Excerpt provided:
....

The experience of While You Sleep is total, inescapable. It is mesmerizing, perplexing, captivating and frustrating, just like a dream.

What happens when we sleep? Do we drop into a deep, dark sleep? Does the brain re-live the events, the anxieties and pleasures of the day? Do we remember the themes and pathways of our sleep?

Fair to say that every member of the audiences at this CIMF presentation could identify with at least some of the dimensions raised in the intermedia theatre work While You Sleep, a collaboration by interdisciplinary artist Sal Cooper and composer/sound artist Kate Neal. We all experience the disorderly process of sleep, the random disconnectiveness of the elements of our sleep, the frustration at not being able to summon clear recall of the elements of sleep. And do we ever get enough sleep?

Composer Kate Neal

While You Sleep explores these elements, and more, through an interrogation of the Fugue (literally, ‘fuga’ = flight). Even non-musicians can follow the orderly process of Bach’s monumental 48 Preludes and Fugues, “an expression of ordered precision and complexity,” as Cooper and Neal explain them. But few of us recognise the Fugue in its other guise: as “a [psychological] experience of indeterminate absence”.

At the heart of their work, Cooper and Neal examine “the inherent contradiction and tension” between these two polarities, exploring “the selective truth of memory, with the compelling possibilities of delusion”.

....

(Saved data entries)
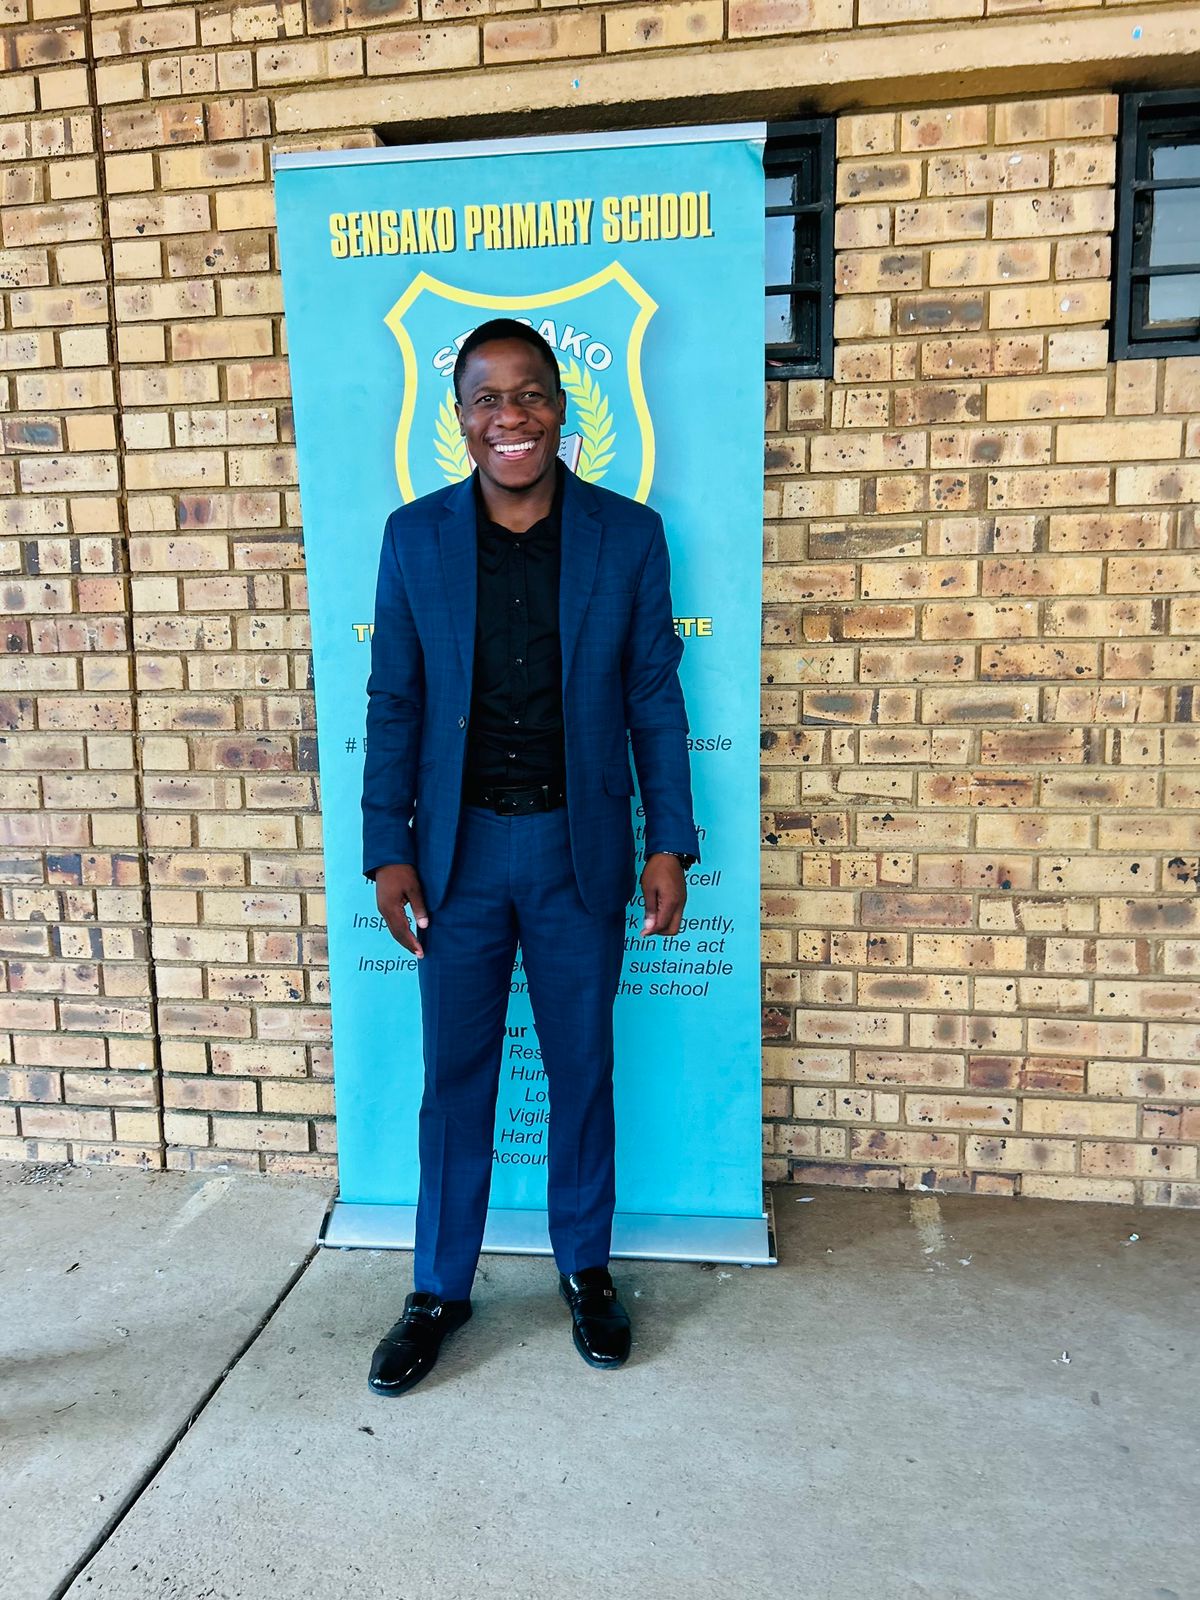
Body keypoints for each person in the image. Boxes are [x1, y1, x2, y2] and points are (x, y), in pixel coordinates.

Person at [361, 318, 699, 1396]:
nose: (510, 417)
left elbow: (652, 696)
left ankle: (586, 1270)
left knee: (581, 1069)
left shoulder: (627, 536)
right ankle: (437, 1289)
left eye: (530, 394)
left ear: (560, 408)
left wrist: (668, 840)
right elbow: (394, 699)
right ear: (460, 417)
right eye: (487, 399)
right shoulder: (414, 538)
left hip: (575, 849)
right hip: (456, 857)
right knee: (454, 1081)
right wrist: (387, 849)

....

Prompt:
Return verbatim the portion of the passage on While You Sleep starting at "The experience of" and ending at "get enough sleep?".

Solution to this task:
The experience of While You Sleep is total, inescapable. It is mesmerizing, perplexing, captivating and frustrating, just like a dream.

What happens when we sleep? Do we drop into a deep, dark sleep? Does the brain re-live the events, the anxieties and pleasures of the day? Do we remember the themes and pathways of our sleep?

Fair to say that every member of the audiences at this CIMF presentation could identify with at least some of the dimensions raised in the intermedia theatre work While You Sleep, a collaboration by interdisciplinary artist Sal Cooper and composer/sound artist Kate Neal. We all experience the disorderly process of sleep, the random disconnectiveness of the elements of our sleep, the frustration at not being able to summon clear recall of the elements of sleep. And do we ever get enough sleep?